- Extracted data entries
════════════════════
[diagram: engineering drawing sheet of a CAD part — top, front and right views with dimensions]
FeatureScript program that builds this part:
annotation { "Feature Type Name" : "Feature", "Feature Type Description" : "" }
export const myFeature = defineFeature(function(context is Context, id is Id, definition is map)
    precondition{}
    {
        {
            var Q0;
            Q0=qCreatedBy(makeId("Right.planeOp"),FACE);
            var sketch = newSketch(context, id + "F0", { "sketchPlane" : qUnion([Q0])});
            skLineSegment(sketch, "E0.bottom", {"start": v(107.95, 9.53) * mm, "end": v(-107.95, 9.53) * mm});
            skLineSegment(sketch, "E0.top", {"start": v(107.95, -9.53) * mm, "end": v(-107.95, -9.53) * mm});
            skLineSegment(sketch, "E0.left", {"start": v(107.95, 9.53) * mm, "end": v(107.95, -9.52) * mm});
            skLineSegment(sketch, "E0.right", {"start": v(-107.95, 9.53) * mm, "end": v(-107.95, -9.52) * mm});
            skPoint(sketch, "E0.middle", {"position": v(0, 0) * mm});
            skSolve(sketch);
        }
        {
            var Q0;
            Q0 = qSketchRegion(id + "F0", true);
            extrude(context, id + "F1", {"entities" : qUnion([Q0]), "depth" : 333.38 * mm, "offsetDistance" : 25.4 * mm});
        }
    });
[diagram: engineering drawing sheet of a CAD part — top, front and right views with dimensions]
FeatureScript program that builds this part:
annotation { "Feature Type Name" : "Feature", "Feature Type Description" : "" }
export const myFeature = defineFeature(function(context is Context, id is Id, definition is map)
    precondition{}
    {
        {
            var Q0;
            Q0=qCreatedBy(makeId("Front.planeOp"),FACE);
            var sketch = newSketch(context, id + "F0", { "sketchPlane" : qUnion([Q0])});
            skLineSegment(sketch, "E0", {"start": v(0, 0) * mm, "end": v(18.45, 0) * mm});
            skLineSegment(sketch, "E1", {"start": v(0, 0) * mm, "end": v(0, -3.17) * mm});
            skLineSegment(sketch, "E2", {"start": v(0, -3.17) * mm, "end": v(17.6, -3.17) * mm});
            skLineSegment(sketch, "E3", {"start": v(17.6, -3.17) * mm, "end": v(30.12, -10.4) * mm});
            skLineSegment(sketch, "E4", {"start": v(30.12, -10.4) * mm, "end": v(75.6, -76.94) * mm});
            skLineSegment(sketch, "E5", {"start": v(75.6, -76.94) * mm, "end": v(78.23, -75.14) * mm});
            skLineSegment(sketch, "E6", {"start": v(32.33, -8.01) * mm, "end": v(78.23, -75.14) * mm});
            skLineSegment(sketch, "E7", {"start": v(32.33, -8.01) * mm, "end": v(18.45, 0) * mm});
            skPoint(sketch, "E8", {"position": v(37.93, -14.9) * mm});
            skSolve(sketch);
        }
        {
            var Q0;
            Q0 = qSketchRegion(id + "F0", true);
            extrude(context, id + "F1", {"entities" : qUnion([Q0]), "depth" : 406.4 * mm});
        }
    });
════════════════════
- Your goal
Replace every "Q0" in the records above with "query0", and write out all the records again with nothing else changed.

- Answer to the exercise
[diagram: engineering drawing sheet of a CAD part — top, front and right views with dimensions]
FeatureScript program that builds this part:
annotation { "Feature Type Name" : "Feature", "Feature Type Description" : "" }
export const myFeature = defineFeature(function(context is Context, id is Id, definition is map)
    precondition{}
    {
        {
            var query0;
            query0=qCreatedBy(makeId("Right.planeOp"),FACE);
            var sketch = newSketch(context, id + "F0", { "sketchPlane" : qUnion([query0])});
            skLineSegment(sketch, "E0.bottom", {"start": v(107.95, 9.53) * mm, "end": v(-107.95, 9.53) * mm});
            skLineSegment(sketch, "E0.top", {"start": v(107.95, -9.53) * mm, "end": v(-107.95, -9.53) * mm});
            skLineSegment(sketch, "E0.left", {"start": v(107.95, 9.53) * mm, "end": v(107.95, -9.52) * mm});
            skLineSegment(sketch, "E0.right", {"start": v(-107.95, 9.53) * mm, "end": v(-107.95, -9.52) * mm});
            skPoint(sketch, "E0.middle", {"position": v(0, 0) * mm});
            skSolve(sketch);
        }
        {
            var query0;
            query0 = qSketchRegion(id + "F0", true);
            extrude(context, id + "F1", {"entities" : qUnion([query0]), "depth" : 333.38 * mm, "offsetDistance" : 25.4 * mm});
        }
    });
[diagram: engineering drawing sheet of a CAD part — top, front and right views with dimensions]
FeatureScript program that builds this part:
annotation { "Feature Type Name" : "Feature", "Feature Type Description" : "" }
export const myFeature = defineFeature(function(context is Context, id is Id, definition is map)
    precondition{}
    {
        {
            var query0;
            query0=qCreatedBy(makeId("Front.planeOp"),FACE);
            var sketch = newSketch(context, id + "F0", { "sketchPlane" : qUnion([query0])});
            skLineSegment(sketch, "E0", {"start": v(0, 0) * mm, "end": v(18.45, 0) * mm});
            skLineSegment(sketch, "E1", {"start": v(0, 0) * mm, "end": v(0, -3.17) * mm});
            skLineSegment(sketch, "E2", {"start": v(0, -3.17) * mm, "end": v(17.6, -3.17) * mm});
            skLineSegment(sketch, "E3", {"start": v(17.6, -3.17) * mm, "end": v(30.12, -10.4) * mm});
            skLineSegment(sketch, "E4", {"start": v(30.12, -10.4) * mm, "end": v(75.6, -76.94) * mm});
            skLineSegment(sketch, "E5", {"start": v(75.6, -76.94) * mm, "end": v(78.23, -75.14) * mm});
            skLineSegment(sketch, "E6", {"start": v(32.33, -8.01) * mm, "end": v(78.23, -75.14) * mm});
            skLineSegment(sketch, "E7", {"start": v(32.33, -8.01) * mm, "end": v(18.45, 0) * mm});
            skPoint(sketch, "E8", {"position": v(37.93, -14.9) * mm});
            skSolve(sketch);
        }
        {
            var query0;
            query0 = qSketchRegion(id + "F0", true);
            extrude(context, id + "F1", {"entities" : qUnion([query0]), "depth" : 406.4 * mm});
        }
    });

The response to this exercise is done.